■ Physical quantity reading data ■
------------------------------------------------------------------------
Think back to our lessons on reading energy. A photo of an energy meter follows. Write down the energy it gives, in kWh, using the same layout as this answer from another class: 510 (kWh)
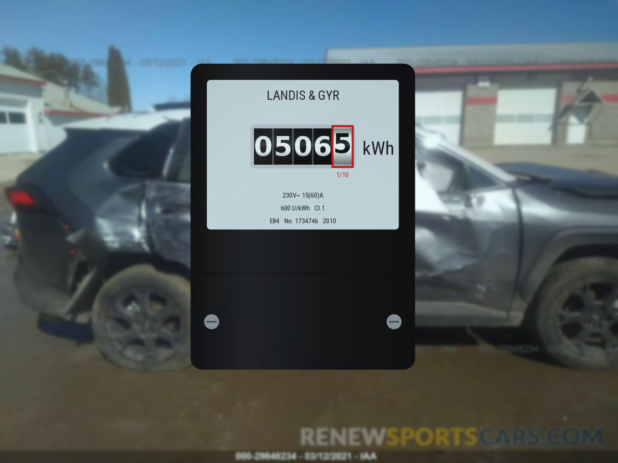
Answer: 506.5 (kWh)
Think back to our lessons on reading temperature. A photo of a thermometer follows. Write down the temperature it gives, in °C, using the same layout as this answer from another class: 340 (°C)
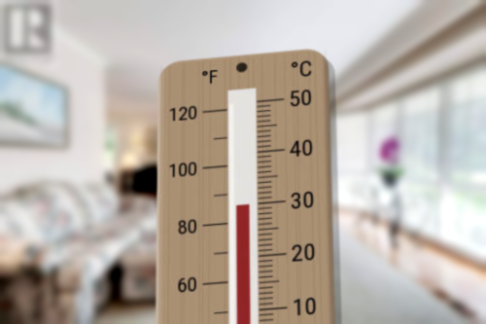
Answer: 30 (°C)
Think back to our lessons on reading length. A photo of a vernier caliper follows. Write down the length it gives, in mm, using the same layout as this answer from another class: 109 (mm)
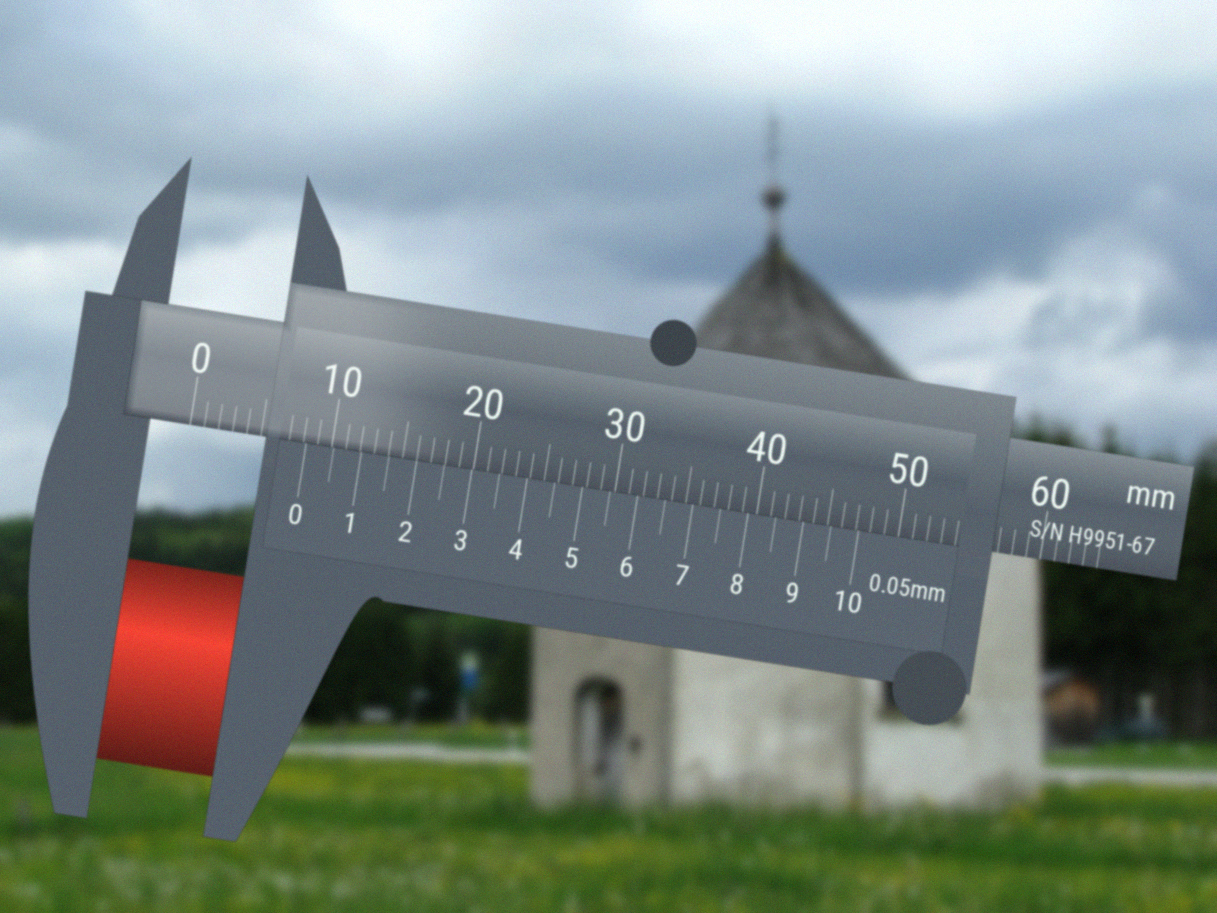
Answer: 8.2 (mm)
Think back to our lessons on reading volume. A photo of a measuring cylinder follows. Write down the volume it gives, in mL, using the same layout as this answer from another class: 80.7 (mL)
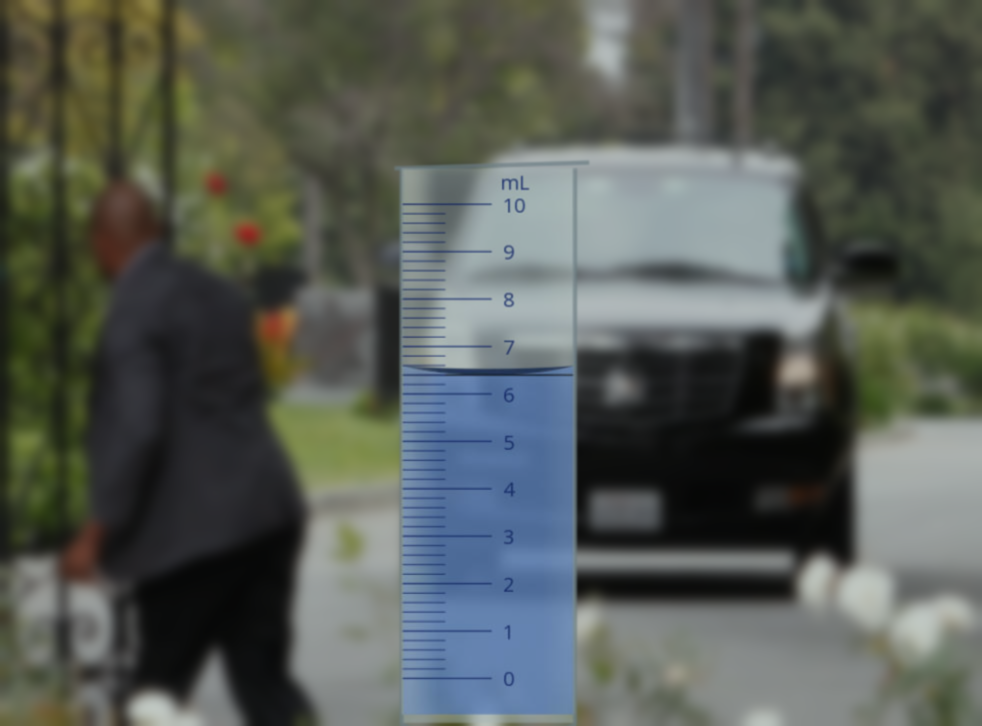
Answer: 6.4 (mL)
------------------------------------------------------------------------
■ What the task requires ■
Swap each "another class" in the material for "a different class" and write the material out again with nothing else changed. Leave the pictures out.

■ Response area ■
Think back to our lessons on reading energy. A photo of an energy meter follows. Write down the energy it gives, in kWh, using the same layout as this answer from a different class: 510 (kWh)
Answer: 506.5 (kWh)
Think back to our lessons on reading temperature. A photo of a thermometer follows. Write down the temperature it gives, in °C, using the same layout as this answer from a different class: 340 (°C)
Answer: 30 (°C)
Think back to our lessons on reading length. A photo of a vernier caliper follows. Write down the length it gives, in mm, using the same layout as this answer from a different class: 109 (mm)
Answer: 8.2 (mm)
Think back to our lessons on reading volume. A photo of a measuring cylinder follows. Write down the volume it gives, in mL, using the same layout as this answer from a different class: 80.7 (mL)
Answer: 6.4 (mL)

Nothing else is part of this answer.